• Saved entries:

- - -

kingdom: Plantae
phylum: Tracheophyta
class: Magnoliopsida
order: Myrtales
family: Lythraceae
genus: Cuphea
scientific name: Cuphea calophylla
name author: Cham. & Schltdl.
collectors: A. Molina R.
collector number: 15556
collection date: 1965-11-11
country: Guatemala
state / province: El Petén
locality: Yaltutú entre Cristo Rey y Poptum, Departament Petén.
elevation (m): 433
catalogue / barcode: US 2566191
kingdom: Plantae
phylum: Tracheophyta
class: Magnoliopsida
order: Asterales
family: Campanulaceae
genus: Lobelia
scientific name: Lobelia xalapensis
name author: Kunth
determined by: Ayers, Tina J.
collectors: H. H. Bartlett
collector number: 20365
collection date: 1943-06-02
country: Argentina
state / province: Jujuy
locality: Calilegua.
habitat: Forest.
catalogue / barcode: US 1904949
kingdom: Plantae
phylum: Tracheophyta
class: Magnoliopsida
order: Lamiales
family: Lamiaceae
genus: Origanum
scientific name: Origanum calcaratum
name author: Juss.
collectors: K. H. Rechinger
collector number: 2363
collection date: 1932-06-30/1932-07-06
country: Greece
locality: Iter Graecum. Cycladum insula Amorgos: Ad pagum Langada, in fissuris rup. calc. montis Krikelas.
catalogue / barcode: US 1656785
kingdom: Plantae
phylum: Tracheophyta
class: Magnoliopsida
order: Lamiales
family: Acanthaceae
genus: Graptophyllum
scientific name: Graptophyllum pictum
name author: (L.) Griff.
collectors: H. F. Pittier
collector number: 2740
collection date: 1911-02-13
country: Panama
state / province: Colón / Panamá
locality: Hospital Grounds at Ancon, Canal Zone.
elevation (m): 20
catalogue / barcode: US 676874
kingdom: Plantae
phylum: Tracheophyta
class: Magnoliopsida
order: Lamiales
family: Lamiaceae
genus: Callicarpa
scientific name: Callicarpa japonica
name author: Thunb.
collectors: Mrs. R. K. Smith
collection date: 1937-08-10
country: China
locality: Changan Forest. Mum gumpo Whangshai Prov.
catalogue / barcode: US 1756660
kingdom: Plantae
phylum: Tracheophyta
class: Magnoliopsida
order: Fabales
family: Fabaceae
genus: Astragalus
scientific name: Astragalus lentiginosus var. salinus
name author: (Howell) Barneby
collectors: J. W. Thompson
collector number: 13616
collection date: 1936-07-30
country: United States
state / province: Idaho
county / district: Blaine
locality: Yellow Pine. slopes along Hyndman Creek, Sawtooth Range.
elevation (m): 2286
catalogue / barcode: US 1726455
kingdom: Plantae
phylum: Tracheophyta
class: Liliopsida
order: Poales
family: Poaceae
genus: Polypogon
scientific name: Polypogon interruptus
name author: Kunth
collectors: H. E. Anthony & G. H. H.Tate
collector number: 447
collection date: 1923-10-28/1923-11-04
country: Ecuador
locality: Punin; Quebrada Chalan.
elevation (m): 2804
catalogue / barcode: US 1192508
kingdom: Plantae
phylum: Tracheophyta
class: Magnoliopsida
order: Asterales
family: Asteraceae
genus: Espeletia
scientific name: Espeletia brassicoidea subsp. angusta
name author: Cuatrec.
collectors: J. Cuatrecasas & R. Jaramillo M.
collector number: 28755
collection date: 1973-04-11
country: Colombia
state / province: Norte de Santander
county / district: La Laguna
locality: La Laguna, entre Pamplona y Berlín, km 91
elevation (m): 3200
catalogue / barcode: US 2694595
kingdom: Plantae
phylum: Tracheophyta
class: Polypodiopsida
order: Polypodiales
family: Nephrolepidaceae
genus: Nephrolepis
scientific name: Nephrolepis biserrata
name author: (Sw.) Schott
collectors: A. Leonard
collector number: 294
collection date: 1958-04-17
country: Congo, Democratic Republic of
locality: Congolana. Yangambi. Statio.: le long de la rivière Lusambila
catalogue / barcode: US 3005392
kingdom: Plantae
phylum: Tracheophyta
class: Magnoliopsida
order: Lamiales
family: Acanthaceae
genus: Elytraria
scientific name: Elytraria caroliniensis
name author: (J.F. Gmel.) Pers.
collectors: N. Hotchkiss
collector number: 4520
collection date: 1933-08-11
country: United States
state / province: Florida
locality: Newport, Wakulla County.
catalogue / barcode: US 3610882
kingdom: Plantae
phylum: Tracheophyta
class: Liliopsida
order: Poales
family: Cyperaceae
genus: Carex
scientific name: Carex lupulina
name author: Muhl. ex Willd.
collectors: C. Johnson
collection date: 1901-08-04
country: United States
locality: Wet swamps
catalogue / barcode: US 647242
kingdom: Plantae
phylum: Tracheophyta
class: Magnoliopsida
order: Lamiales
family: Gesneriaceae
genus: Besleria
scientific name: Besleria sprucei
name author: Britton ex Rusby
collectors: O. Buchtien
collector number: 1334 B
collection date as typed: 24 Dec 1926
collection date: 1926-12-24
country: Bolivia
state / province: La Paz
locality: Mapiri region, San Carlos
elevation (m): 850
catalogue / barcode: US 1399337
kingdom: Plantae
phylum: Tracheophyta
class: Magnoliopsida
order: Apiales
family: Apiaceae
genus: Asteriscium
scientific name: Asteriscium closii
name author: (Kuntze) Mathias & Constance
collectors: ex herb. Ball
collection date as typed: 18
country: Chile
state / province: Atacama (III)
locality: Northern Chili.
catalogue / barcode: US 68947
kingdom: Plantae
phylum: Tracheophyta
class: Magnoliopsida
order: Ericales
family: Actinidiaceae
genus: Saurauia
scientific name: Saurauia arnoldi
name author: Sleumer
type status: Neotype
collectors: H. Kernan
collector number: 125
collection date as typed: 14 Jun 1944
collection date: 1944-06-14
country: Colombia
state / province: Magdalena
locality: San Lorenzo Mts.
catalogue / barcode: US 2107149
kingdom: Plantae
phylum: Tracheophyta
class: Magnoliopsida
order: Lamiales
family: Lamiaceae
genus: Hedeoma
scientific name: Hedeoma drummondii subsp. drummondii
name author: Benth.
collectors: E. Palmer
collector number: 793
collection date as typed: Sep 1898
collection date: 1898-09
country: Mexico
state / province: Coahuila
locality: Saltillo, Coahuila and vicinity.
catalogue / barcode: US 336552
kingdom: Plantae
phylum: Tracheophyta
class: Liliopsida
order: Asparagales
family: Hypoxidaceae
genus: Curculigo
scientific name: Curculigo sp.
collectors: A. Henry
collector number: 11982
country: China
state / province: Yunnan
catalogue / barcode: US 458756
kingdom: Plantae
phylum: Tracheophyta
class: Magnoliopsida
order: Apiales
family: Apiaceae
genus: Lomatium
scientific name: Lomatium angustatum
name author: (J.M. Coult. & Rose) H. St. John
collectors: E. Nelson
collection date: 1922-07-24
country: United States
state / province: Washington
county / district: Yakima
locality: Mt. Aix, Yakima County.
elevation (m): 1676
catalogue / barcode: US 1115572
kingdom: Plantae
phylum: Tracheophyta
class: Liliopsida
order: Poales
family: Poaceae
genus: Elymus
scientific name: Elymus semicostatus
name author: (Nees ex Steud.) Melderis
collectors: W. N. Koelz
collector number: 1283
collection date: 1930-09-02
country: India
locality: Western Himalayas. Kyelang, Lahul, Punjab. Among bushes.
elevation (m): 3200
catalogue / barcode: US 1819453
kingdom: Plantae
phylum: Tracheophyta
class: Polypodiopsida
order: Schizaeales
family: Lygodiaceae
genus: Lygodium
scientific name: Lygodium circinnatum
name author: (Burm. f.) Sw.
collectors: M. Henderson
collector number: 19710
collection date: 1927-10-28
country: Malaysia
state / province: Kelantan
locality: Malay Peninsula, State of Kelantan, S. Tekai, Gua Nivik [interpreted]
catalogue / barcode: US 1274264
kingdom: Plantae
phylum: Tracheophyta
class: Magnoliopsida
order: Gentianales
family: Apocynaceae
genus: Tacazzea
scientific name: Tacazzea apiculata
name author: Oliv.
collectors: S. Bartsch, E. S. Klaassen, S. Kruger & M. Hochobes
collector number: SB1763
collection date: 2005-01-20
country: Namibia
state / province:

- - -

• What you have to do: Please copy out the lines of the records starting at the line that contains "genus: Lobelia" and ending at the line that contains "catalogue / barcode: US 676874", both included, reproducing them without any change.

• Solution to the problem:
genus: Lobelia
scientific name: Lobelia xalapensis
name author: Kunth
determined by: Ayers, Tina J.
collectors: H. H. Bartlett
collector number: 20365
collection date: 1943-06-02
country: Argentina
state / province: Jujuy
locality: Calilegua.
habitat: Forest.
catalogue / barcode: US 1904949
kingdom: Plantae
phylum: Tracheophyta
class: Magnoliopsida
order: Lamiales
family: Lamiaceae
genus: Origanum
scientific name: Origanum calcaratum
name author: Juss.
collectors: K. H. Rechinger
collector number: 2363
collection date: 1932-06-30/1932-07-06
country: Greece
locality: Iter Graecum. Cycladum insula Amorgos: Ad pagum Langada, in fissuris rup. calc. montis Krikelas.
catalogue / barcode: US 1656785
kingdom: Plantae
phylum: Tracheophyta
class: Magnoliopsida
order: Lamiales
family: Acanthaceae
genus: Graptophyllum
scientific name: Graptophyllum pictum
name author: (L.) Griff.
collectors: H. F. Pittier
collector number: 2740
collection date: 1911-02-13
country: Panama
state / province: Colón / Panamá
locality: Hospital Grounds at Ancon, Canal Zone.
elevation (m): 20
catalogue / barcode: US 676874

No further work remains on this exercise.